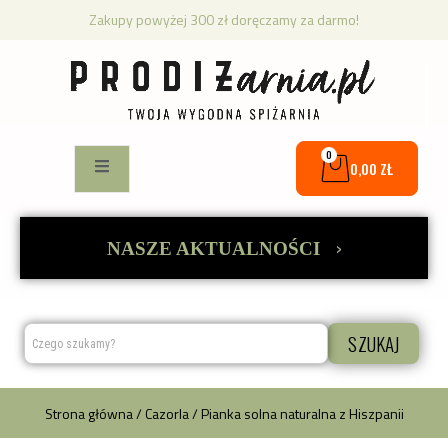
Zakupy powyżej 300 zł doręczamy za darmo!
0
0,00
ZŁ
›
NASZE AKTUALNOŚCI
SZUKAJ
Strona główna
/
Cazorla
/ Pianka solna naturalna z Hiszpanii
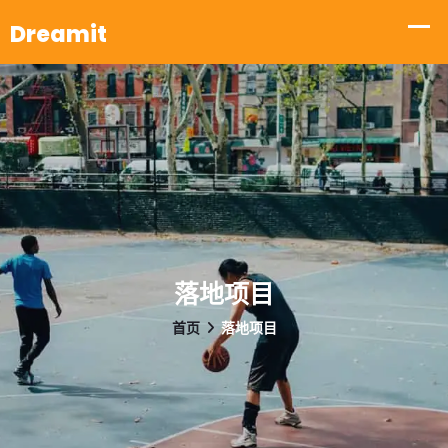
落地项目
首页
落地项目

REQUEST
Retype the whole listing exactly. Do not include the pictures.

RESPONSE AREA
Zakupy powyżej 300 zł doręczamy za darmo!
0
0,00
ZŁ
›
NASZE AKTUALNOŚCI
SZUKAJ
Strona główna
/
Cazorla
/ Pianka solna naturalna z Hiszpanii
落地项目
首页
落地项目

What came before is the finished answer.